Back to the pocket layout. Transfer the side profile onto transverse ribs and place the ribs into a prefabricated bed that is representative of the hull profile. I used all thread rod providing a method to adjust the transverse framing structure before placing a skin over the ribs. I'm not going into the details of creating all the curvatures in the profile, my skills with the English language aren't that good. I will state that the arc is based on a 24" diameter circle with a 6 1/2" wide flat area at the top to provide a flat, stable mounting platform for the strut and rudder packing gland. This keeps you from having to fabricate a strut with curvature in the based. The flat base in the top of the pocket diminishes as it transitions forward, down to around 2" wide at the shaft penetration face.
The amount of buoyancy that this pocket will remove is estimated at 150-200 lbs, or approximately 25 gallons of displacement. This will be verified once the actual pocket is built by flipping it over and filling it with water....just count the gallons going in and multiple by 8lbs per gallon.
The plug is skinned with 1 1/2" x 1/8" plywood strips and covered with fiberglass. The plug is sanded smooth and primer is applied. The pictures of the plug below are sanded and primed, but the top coat of paint is yet to be applied. Once the top coat is on the plug it will be wet sanded and finished with 1200 grit paper.

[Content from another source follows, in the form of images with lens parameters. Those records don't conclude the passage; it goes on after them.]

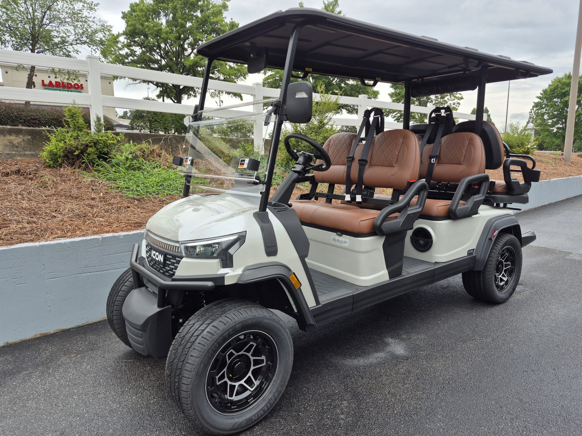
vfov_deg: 58.9
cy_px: 218
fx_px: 387
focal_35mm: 23
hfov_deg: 73.9
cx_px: 291
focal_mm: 5.4
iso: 25
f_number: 1.8
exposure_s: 1/588
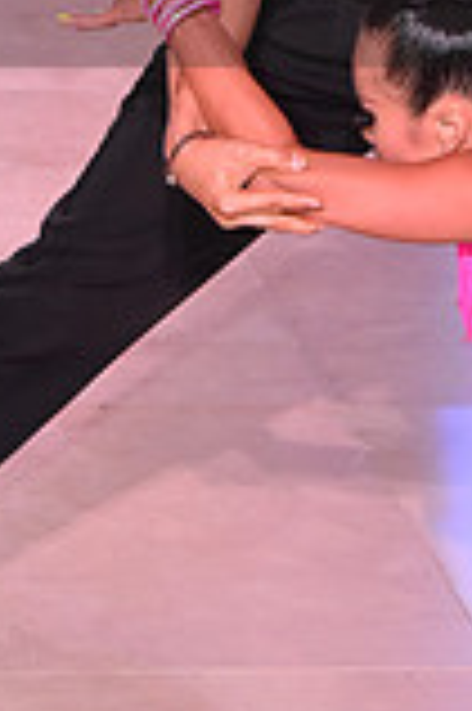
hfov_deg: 5.7
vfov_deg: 8.6
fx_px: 4710
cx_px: 515
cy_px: -81
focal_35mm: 239
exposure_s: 1/320
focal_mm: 65
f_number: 6.3
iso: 2500
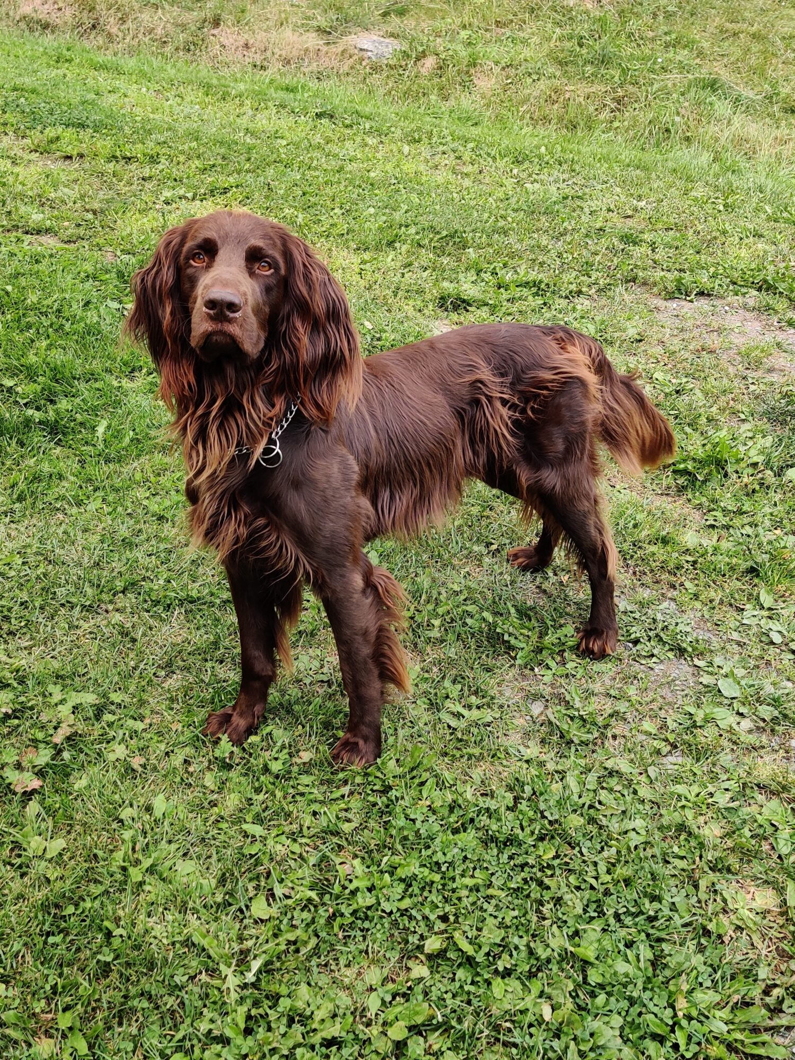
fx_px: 827
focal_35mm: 27
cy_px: 530
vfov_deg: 65.3
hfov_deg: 51.4
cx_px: 398
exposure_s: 1/100
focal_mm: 4.75
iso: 200
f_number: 1.65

The plug will require a mold release agent coating prior to laying the actual prop pocket onto the mold....gotta have a way to get it off.
Here is the pocket installation profile that I am using to install the pocket. This diagram makes a little sense of the "lip" surrounding the lower edge of the pocket insert mold. The lip provides a molded in recess to facilitate a tie-in on the exterior of the original hull. The insert becomes a monolithic element of the hull with tie-in's internally and externally....strong stuff. Although not the correct scale or shape and the interior tie-in will actually encapsulate the entire pocket, but the diagram provides the basic concept of the insert installation. Once the insert is fully encapsulated the pocket will be more than twice the thickness of the original bottom.
The completed pocket insert mold/plug. Still needs a bit of trimming and the application of mold release but it's pretty much ready to go. Initial fabrication of the pocket insert will include 8-10 layers of 20oz cloth saturated with a 1:1 epoxy laminating resin.